----- Material for this exercise
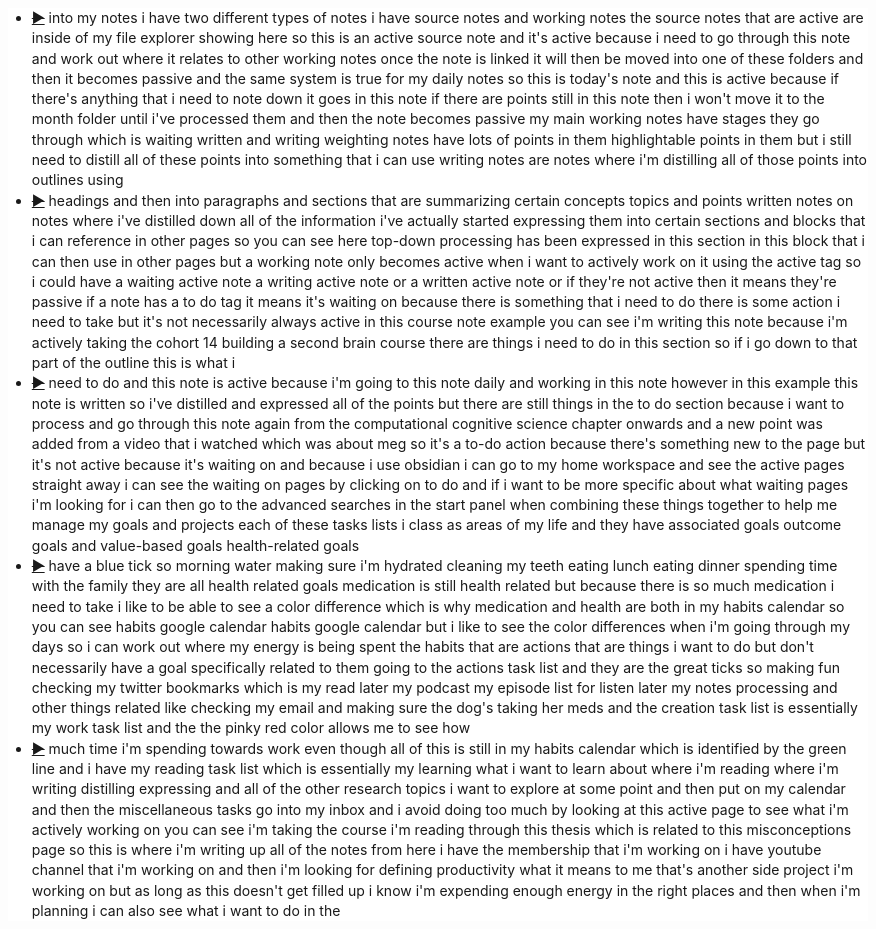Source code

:  - ~~[▶](https://www.youtube.com/watch?v=HPVJPEaYffg&t=54)~~  into my notes i have two different types of notes i have source notes and working notes the source notes that are active are inside of my file explorer showing here so this is an active source note and it's active because i need to go through this note and work out where it relates to other working notes once the note is linked it will then be moved into one of these folders and then it becomes passive and the same system is true for my daily notes so this is today's note and this is active because if there's anything that i need to note down it goes in this note if there are points still in this note then i won't move it to the month folder until i've processed them and then the note becomes passive my main working notes have stages they go through which is waiting written and writing weighting notes have lots of points in them highlightable points in them but i still need to distill all of these points into something that i can use writing notes are notes where i'm distilling all of those points into outlines using 
 - ~~[▶](https://www.youtube.com/watch?v=HPVJPEaYffg&t=108)~~  headings and then into paragraphs and sections that are summarizing certain concepts topics and points written notes on notes where i've distilled down all of the information i've actually started expressing them into certain sections and blocks that i can reference in other pages so you can see here top-down processing has been expressed in this section in this block that i can then use in other pages but a working note only becomes active when i want to actively work on it using the active tag so i could have a waiting active note a writing active note or a written active note or if they're not active then it means they're passive if a note has a to do tag it means it's waiting on because there is something that i need to do there is some action i need to take but it's not necessarily always active in this course note example you can see i'm writing this note because i'm actively taking the cohort 14 building a second brain course there are things i need to do in this section so if i go down to that part of the outline this is what i 
 - ~~[▶](https://www.youtube.com/watch?v=HPVJPEaYffg&t=165)~~  need to do and this note is active because i'm going to this note daily and working in this note however in this example this note is written so i've distilled and expressed all of the points but there are still things in the to do section because i want to process and go through this note again from the computational cognitive science chapter onwards and a new point was added from a video that i watched which was about meg so it's a to-do action because there's something new to the page but it's not active because it's waiting on and because i use obsidian i can go to my home workspace and see the active pages straight away i can see the waiting on pages by clicking on to do and if i want to be more specific about what waiting pages i'm looking for i can then go to the advanced searches in the start panel when combining these things together to help me manage my goals and projects each of these tasks lists i class as areas of my life and they have associated goals outcome goals and value-based goals health-related goals 
 - ~~[▶](https://www.youtube.com/watch?v=HPVJPEaYffg&t=220)~~  have a blue tick so morning water making sure i'm hydrated cleaning my teeth eating lunch eating dinner spending time with the family they are all health related goals medication is still health related but because there is so much medication i need to take i like to be able to see a color difference which is why medication and health are both in my habits calendar so you can see habits google calendar habits google calendar but i like to see the color differences when i'm going through my days so i can work out where my energy is being spent the habits that are actions that are things i want to do but don't necessarily have a goal specifically related to them going to the actions task list and they are the great ticks so making fun checking my twitter bookmarks which is my read later my podcast my episode list for listen later my notes processing and other things related like checking my email and making sure the dog's taking her meds and the creation task list is essentially my work task list and the the pinky red color allows me to see how 
 - ~~[▶](https://www.youtube.com/watch?v=HPVJPEaYffg&t=274)~~  much time i'm spending towards work even though all of this is still in my habits calendar which is identified by the green line and i have my reading task list which is essentially my learning what i want to learn about where i'm reading where i'm writing distilling expressing and all of the other research topics i want to explore at some point and then put on my calendar and then the miscellaneous tasks go into my inbox and i avoid doing too much by looking at this active page to see what i'm actively working on you can see i'm taking the course i'm reading through this thesis which is related to this misconceptions page so this is where i'm writing up all of the notes from here i have the membership that i'm working on i have youtube channel that i'm working on and then i'm looking for defining productivity what it means to me that's another side project i'm working on but as long as this doesn't get filled up i know i'm expending enough energy in the right places and then when i'm planning i can also see what i want to do in the 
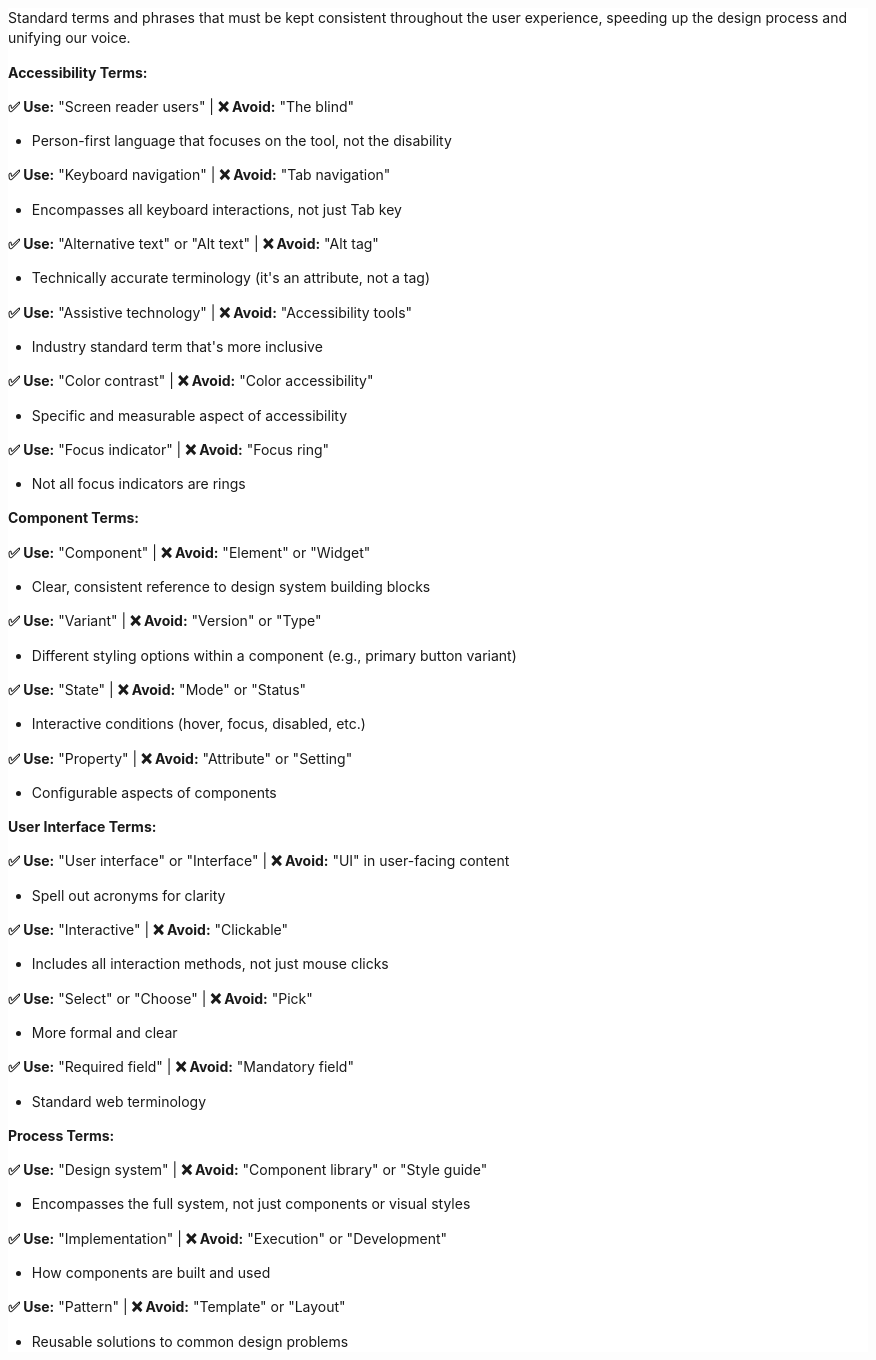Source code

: Standard terms and phrases that must be kept consistent throughout the user experience, speeding up the design process and unifying our voice.

**Accessibility Terms:**

**✅ Use:** "Screen reader users" | **❌ Avoid:** "The blind"
- Person-first language that focuses on the tool, not the disability

**✅ Use:** "Keyboard navigation" | **❌ Avoid:** "Tab navigation" 
- Encompasses all keyboard interactions, not just Tab key

**✅ Use:** "Alternative text" or "Alt text" | **❌ Avoid:** "Alt tag"
- Technically accurate terminology (it's an attribute, not a tag)

**✅ Use:** "Assistive technology" | **❌ Avoid:** "Accessibility tools"
- Industry standard term that's more inclusive

**✅ Use:** "Color contrast" | **❌ Avoid:** "Color accessibility"
- Specific and measurable aspect of accessibility

**✅ Use:** "Focus indicator" | **❌ Avoid:** "Focus ring"
- Not all focus indicators are rings

**Component Terms:**

**✅ Use:** "Component" | **❌ Avoid:** "Element" or "Widget"
- Clear, consistent reference to design system building blocks

**✅ Use:** "Variant" | **❌ Avoid:** "Version" or "Type"
- Different styling options within a component (e.g., primary button variant)

**✅ Use:** "State" | **❌ Avoid:** "Mode" or "Status"
- Interactive conditions (hover, focus, disabled, etc.)

**✅ Use:** "Property" | **❌ Avoid:** "Attribute" or "Setting"
- Configurable aspects of components

**User Interface Terms:**

**✅ Use:** "User interface" or "Interface" | **❌ Avoid:** "UI" in user-facing content
- Spell out acronyms for clarity

**✅ Use:** "Interactive" | **❌ Avoid:** "Clickable"
- Includes all interaction methods, not just mouse clicks

**✅ Use:** "Select" or "Choose" | **❌ Avoid:** "Pick"
- More formal and clear

**✅ Use:** "Required field" | **❌ Avoid:** "Mandatory field"
- Standard web terminology

**Process Terms:**

**✅ Use:** "Design system" | **❌ Avoid:** "Component library" or "Style guide"
- Encompasses the full system, not just components or visual styles

**✅ Use:** "Implementation" | **❌ Avoid:** "Execution" or "Development"
- How components are built and used

**✅ Use:** "Pattern" | **❌ Avoid:** "Template" or "Layout"
- Reusable solutions to common design problems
----------
◆ What you need to do ◆
Without any pictures, retype the records above exactly.

◆ Answer to this task ◆
Source code

:  - ~~[▶](https://www.youtube.com/watch?v=HPVJPEaYffg&t=54)~~  into my notes i have two different types of notes i have source notes and working notes the source notes that are active are inside of my file explorer showing here so this is an active source note and it's active because i need to go through this note and work out where it relates to other working notes once the note is linked it will then be moved into one of these folders and then it becomes passive and the same system is true for my daily notes so this is today's note and this is active because if there's anything that i need to note down it goes in this note if there are points still in this note then i won't move it to the month folder until i've processed them and then the note becomes passive my main working notes have stages they go through which is waiting written and writing weighting notes have lots of points in them highlightable points in them but i still need to distill all of these points into something that i can use writing notes are notes where i'm distilling all of those points into outlines using 
 - ~~[▶](https://www.youtube.com/watch?v=HPVJPEaYffg&t=108)~~  headings and then into paragraphs and sections that are summarizing certain concepts topics and points written notes on notes where i've distilled down all of the information i've actually started expressing them into certain sections and blocks that i can reference in other pages so you can see here top-down processing has been expressed in this section in this block that i can then use in other pages but a working note only becomes active when i want to actively work on it using the active tag so i could have a waiting active note a writing active note or a written active note or if they're not active then it means they're passive if a note has a to do tag it means it's waiting on because there is something that i need to do there is some action i need to take but it's not necessarily always active in this course note example you can see i'm writing this note because i'm actively taking the cohort 14 building a second brain course there are things i need to do in this section so if i go down to that part of the outline this is what i 
 - ~~[▶](https://www.youtube.com/watch?v=HPVJPEaYffg&t=165)~~  need to do and this note is active because i'm going to this note daily and working in this note however in this example this note is written so i've distilled and expressed all of the points but there are still things in the to do section because i want to process and go through this note again from the computational cognitive science chapter onwards and a new point was added from a video that i watched which was about meg so it's a to-do action because there's something new to the page but it's not active because it's waiting on and because i use obsidian i can go to my home workspace and see the active pages straight away i can see the waiting on pages by clicking on to do and if i want to be more specific about what waiting pages i'm looking for i can then go to the advanced searches in the start panel when combining these things together to help me manage my goals and projects each of these tasks lists i class as areas of my life and they have associated goals outcome goals and value-based goals health-related goals 
 - ~~[▶](https://www.youtube.com/watch?v=HPVJPEaYffg&t=220)~~  have a blue tick so morning water making sure i'm hydrated cleaning my teeth eating lunch eating dinner spending time with the family they are all health related goals medication is still health related but because there is so much medication i need to take i like to be able to see a color difference which is why medication and health are both in my habits calendar so you can see habits google calendar habits google calendar but i like to see the color differences when i'm going through my days so i can work out where my energy is being spent the habits that are actions that are things i want to do but don't necessarily have a goal specifically related to them going to the actions task list and they are the great ticks so making fun checking my twitter bookmarks which is my read later my podcast my episode list for listen later my notes processing and other things related like checking my email and making sure the dog's taking her meds and the creation task list is essentially my work task list and the the pinky red color allows me to see how 
 - ~~[▶](https://www.youtube.com/watch?v=HPVJPEaYffg&t=274)~~  much time i'm spending towards work even though all of this is still in my habits calendar which is identified by the green line and i have my reading task list which is essentially my learning what i want to learn about where i'm reading where i'm writing distilling expressing and all of the other research topics i want to explore at some point and then put on my calendar and then the miscellaneous tasks go into my inbox and i avoid doing too much by looking at this active page to see what i'm actively working on you can see i'm taking the course i'm reading through this thesis which is related to this misconceptions page so this is where i'm writing up all of the notes from here i have the membership that i'm working on i have youtube channel that i'm working on and then i'm looking for defining productivity what it means to me that's another side project i'm working on but as long as this doesn't get filled up i know i'm expending enough energy in the right places and then when i'm planning i can also see what i want to do in the 
Source code

: Standard terms and phrases that must be kept consistent throughout the user experience, speeding up the design process and unifying our voice.

**Accessibility Terms:**

**✅ Use:** "Screen reader users" | **❌ Avoid:** "The blind"
- Person-first language that focuses on the tool, not the disability

**✅ Use:** "Keyboard navigation" | **❌ Avoid:** "Tab navigation" 
- Encompasses all keyboard interactions, not just Tab key

**✅ Use:** "Alternative text" or "Alt text" | **❌ Avoid:** "Alt tag"
- Technically accurate terminology (it's an attribute, not a tag)

**✅ Use:** "Assistive technology" | **❌ Avoid:** "Accessibility tools"
- Industry standard term that's more inclusive

**✅ Use:** "Color contrast" | **❌ Avoid:** "Color accessibility"
- Specific and measurable aspect of accessibility

**✅ Use:** "Focus indicator" | **❌ Avoid:** "Focus ring"
- Not all focus indicators are rings

**Component Terms:**

**✅ Use:** "Component" | **❌ Avoid:** "Element" or "Widget"
- Clear, consistent reference to design system building blocks

**✅ Use:** "Variant" | **❌ Avoid:** "Version" or "Type"
- Different styling options within a component (e.g., primary button variant)

**✅ Use:** "State" | **❌ Avoid:** "Mode" or "Status"
- Interactive conditions (hover, focus, disabled, etc.)

**✅ Use:** "Property" | **❌ Avoid:** "Attribute" or "Setting"
- Configurable aspects of components

**User Interface Terms:**

**✅ Use:** "User interface" or "Interface" | **❌ Avoid:** "UI" in user-facing content
- Spell out acronyms for clarity

**✅ Use:** "Interactive" | **❌ Avoid:** "Clickable"
- Includes all interaction methods, not just mouse clicks

**✅ Use:** "Select" or "Choose" | **❌ Avoid:** "Pick"
- More formal and clear

**✅ Use:** "Required field" | **❌ Avoid:** "Mandatory field"
- Standard web terminology

**Process Terms:**

**✅ Use:** "Design system" | **❌ Avoid:** "Component library" or "Style guide"
- Encompasses the full system, not just components or visual styles

**✅ Use:** "Implementation" | **❌ Avoid:** "Execution" or "Development"
- How components are built and used

**✅ Use:** "Pattern" | **❌ Avoid:** "Template" or "Layout"
- Reusable solutions to common design problems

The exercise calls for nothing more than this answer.